The manuscript considered suitable for publication in Journal of Personalized Medicine after minor revisions.
Reviewer 2 Report
The submitted manuscript focuses on the identification of a miRNA panel that has the potential to serve as a predictive biomarker for the assessment of neoadjuvant chemotherapy (NAC) efficacy in patients with various types of breast cancer. Since there are limited data on the use of miRNAs for the prediction of treatment outcome in cancer patients, the topic of the submitted paper can attract the remarkable interest of the journal audience. The Introduction and Discussion section are well-written and the Methods are technically sound. However, there are some concerns regarding the paper; they are as follows:
Major concern:
Results are poorly represented and illustrated, especially regarding upregulated miRNA expression levels, which should be shown using bar graphs. Additionally, in the Materials and Methods section, the authors described miRNA target gene prediction, however, no Results on the revealed miRNA target genes are presented. The same is for GO and KEGG functional enrichment analysis – no Results are shown. Moreover, a Table containing the patients’ clinicopathological characteristics should be given.
Minor concerns:
- The title should contain the over-expressed miRNA name(s) and the word “predictive” since miRNAs were measured to predict patients’ response to neoadjuvant therapy.

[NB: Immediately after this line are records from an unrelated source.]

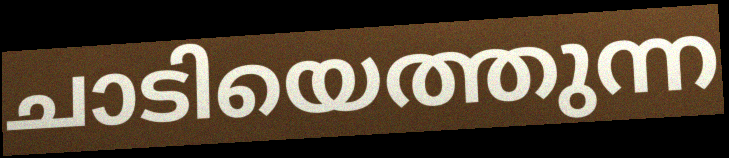
ചാടിയെത്തുന്ന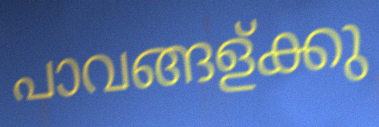
പാവങ്ങള്ക്കുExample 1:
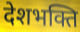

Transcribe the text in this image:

देशभक्ति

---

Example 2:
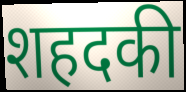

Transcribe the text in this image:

शहदकी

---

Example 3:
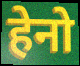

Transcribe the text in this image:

हेनो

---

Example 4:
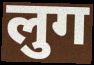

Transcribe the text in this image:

लुग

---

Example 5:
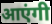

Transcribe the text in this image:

आएंगीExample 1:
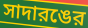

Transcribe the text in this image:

সাদারঙের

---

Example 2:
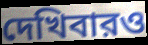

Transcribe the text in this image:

দেখিবারও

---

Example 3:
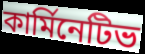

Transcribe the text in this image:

কার্মিনেটিভ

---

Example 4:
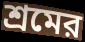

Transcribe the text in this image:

শ্রমের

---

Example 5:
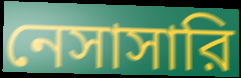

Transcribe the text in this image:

নেসাসারিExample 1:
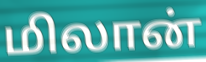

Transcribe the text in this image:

மிலான்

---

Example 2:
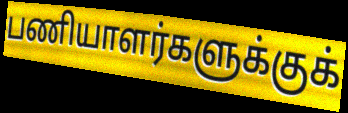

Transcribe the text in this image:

பணியாளர்களுக்குக்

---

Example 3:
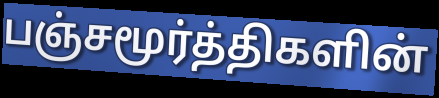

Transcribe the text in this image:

பஞ்சமூர்த்திகளின்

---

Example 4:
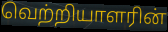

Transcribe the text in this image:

வெற்றியாளரின்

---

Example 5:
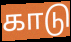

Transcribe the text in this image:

காடு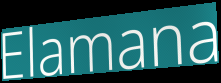
ElamanaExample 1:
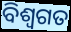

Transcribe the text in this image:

ବିଶ୍ଵଗତ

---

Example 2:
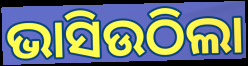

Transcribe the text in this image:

ଭାସିଉଠିଲା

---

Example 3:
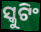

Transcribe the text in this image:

ସ୍କୁଟିଂ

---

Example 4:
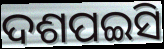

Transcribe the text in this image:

ଦଶପଇସି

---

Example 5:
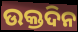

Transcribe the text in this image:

ଉକ୍ତଦିନ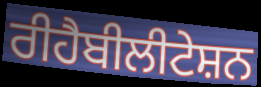
ਰੀਹੈਬੀਲੀਟੇਸ਼ਨ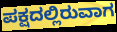
ಪಕ್ಷದಲ್ಲಿರುವಾಗ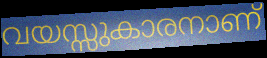
വയസ്സുകാരനാണ്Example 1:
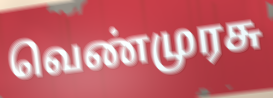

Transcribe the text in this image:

வெண்முரசு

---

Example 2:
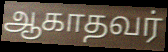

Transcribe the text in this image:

ஆகாதவர்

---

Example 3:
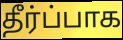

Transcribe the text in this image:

தீர்ப்பாக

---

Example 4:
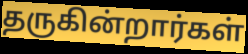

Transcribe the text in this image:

தருகின்றார்கள்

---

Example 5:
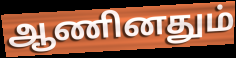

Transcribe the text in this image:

ஆணினதும்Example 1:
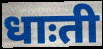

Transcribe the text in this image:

धाःती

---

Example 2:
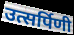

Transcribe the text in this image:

उत्सर्पिणी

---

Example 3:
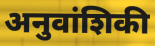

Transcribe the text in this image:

अनुवांशिकी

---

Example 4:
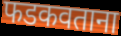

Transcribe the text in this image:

फडकवताना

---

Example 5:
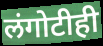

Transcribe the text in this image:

लंगोटीही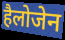
हैलोजेनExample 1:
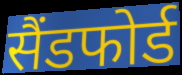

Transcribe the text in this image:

सैंडफोर्ड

- The event-free survival (EFS) refers to the possibility of having a particular group of defined events during the definite time period and the percentage of patients who did not experience that event in that time frame, such as 50%, after treatment. Therefore, this should be reflected upon the description of patients’ outcomes.

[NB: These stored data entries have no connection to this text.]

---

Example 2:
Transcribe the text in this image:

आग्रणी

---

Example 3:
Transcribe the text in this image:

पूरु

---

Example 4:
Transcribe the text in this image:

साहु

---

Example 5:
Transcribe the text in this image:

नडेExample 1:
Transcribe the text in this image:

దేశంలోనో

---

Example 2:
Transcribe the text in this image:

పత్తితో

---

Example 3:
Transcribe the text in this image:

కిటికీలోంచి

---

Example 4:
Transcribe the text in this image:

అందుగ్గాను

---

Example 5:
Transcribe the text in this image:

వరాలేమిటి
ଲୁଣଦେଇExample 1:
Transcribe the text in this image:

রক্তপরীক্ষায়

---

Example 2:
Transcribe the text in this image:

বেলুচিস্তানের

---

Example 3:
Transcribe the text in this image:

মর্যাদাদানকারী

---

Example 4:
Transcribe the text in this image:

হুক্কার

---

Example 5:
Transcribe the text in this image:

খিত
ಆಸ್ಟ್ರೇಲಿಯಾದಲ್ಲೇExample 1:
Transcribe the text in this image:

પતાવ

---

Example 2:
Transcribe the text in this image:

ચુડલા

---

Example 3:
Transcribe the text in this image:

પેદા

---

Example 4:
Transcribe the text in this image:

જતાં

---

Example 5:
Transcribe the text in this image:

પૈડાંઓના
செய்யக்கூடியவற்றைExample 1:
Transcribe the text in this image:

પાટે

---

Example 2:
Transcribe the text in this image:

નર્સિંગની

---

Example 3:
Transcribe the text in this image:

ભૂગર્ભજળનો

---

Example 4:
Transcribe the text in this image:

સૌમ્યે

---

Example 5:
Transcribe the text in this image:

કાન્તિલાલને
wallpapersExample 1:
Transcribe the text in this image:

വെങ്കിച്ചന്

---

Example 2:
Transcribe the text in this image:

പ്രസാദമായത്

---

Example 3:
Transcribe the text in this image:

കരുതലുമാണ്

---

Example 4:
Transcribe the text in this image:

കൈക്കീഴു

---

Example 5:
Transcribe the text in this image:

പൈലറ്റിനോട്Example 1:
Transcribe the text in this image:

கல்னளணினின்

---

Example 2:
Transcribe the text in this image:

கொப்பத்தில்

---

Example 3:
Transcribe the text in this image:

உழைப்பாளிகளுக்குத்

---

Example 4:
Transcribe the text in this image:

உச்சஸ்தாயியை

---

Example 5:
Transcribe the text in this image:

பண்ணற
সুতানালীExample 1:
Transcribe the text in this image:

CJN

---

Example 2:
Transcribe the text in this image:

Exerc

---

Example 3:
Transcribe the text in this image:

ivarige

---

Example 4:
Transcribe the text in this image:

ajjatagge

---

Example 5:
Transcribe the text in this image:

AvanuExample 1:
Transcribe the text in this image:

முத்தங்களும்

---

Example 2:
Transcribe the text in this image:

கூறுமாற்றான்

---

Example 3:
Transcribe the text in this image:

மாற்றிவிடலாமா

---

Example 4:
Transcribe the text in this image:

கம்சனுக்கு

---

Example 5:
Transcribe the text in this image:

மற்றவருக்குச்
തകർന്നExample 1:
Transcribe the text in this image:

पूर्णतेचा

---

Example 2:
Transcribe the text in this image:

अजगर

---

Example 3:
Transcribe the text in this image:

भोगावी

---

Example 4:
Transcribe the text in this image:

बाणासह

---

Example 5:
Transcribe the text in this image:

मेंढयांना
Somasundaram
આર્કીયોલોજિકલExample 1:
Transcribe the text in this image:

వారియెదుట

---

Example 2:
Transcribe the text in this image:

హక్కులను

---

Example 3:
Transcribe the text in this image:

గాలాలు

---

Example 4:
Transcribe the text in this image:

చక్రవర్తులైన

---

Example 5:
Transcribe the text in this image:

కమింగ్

- In the Introduction, it is recommended to shortly describe the differences between breast cancer subtypes, since the authors studied miRNA expression for three groups of BC patients.
- All abbreviations should be explained at first mentioning in the text.
Author Response
Major concern:
- Results are poorly represented and illustrated, especially regarding upregulated miRNA expression levels, which should be shown using bar graphs.

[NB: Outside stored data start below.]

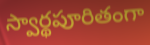
స్వార్థపూరితంగా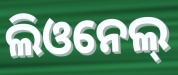
ଲିଓନେଲ୍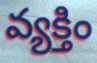
వ్యక్తిం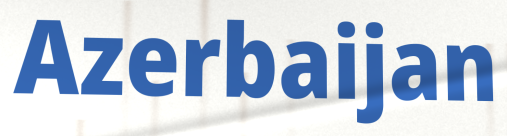
Azerbaijan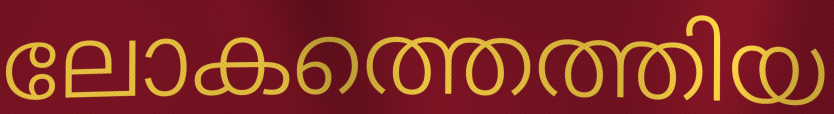
ലോകത്തെത്തിയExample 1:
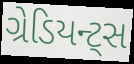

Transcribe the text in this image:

ગ્રેડિયન્ટ્સ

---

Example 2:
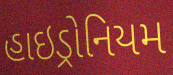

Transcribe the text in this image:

હાઇડ્રોનિયમ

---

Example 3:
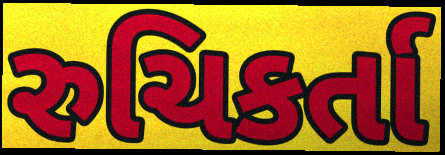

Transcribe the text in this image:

રુચિકર્તા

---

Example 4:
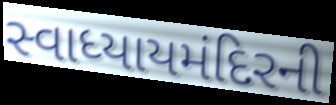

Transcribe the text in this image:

સ્વાધ્યાયમંદિરની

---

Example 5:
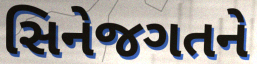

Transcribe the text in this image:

સિનેજગતને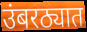
उंबरठ्यात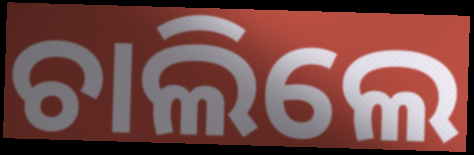
ଚାଲିଲେ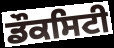
ਡੌਕਸਿਟੀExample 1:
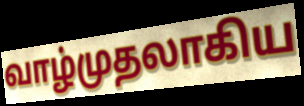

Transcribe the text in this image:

வாழ்முதலாகிய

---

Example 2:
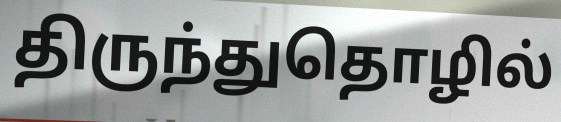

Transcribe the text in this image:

திருந்துதொழில்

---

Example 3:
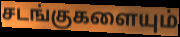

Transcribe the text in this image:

சடங்குகளையும்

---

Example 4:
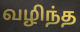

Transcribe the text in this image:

வழிந்த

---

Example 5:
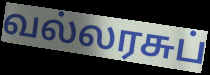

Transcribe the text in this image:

வல்லரசுப்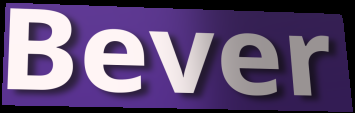
Bever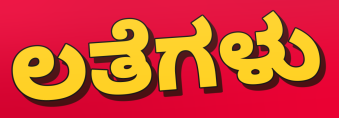
ಲತೆಗಳು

We provide a table called “Table C” to represent the miRNAs expression modulation in our specimens.
- Additionally, in the Materials and Methods section, the authors described miRNA target gene prediction, however, no Results on the revealed miRNA target genes are presented. The same is for GO and KEGG functional enrichment analysis – no Results are shown.
We provide Table D in which are presented the miRNA gene target predicted. We did not perform a validation analysis on gene target expression in our samples, because it was not in the objectives of our study at that time.
- Moreover, a Table containing the patients’ clinicopathological characteristics should be given.
In Tables A, B1-2 are summerized the clinicalpathological characteristics of the patients.
Minor concerns:
- The title should contain the over-expressed miRNA name(s) and the word “predictive” since miRNAs were measured to predict patients’ response to neoadjuvant therapy.
We provide to modify title according with your suggestion.
- The event-free survival (EFS) refers to the possibility of having a particular group of defined events during the definite time period and the percentage of patients who did not experience that event in that time frame, such as 50%, after treatment. Therefore, this should be reflected upon the description of patients’ outcomes.
In our casistic the percentage of patient who experienced the event in the period of follow up was 72%.
- In the Introduction, it is recommended to shortly describe the differences between breast cancer subtypes, since the authors studied miRNA expression for three groups of BC patients.
We provide to insert in the Introduction section a brief description of the different breast cancer subtypes.
- All abbreviations should be explained at first mentioning in the text.
We provided to explain all the abbreviation at the first mentioning.
Round 2
Reviewer 2 Report
The authors have addressed all my concerns reported previously regarding the manuscript.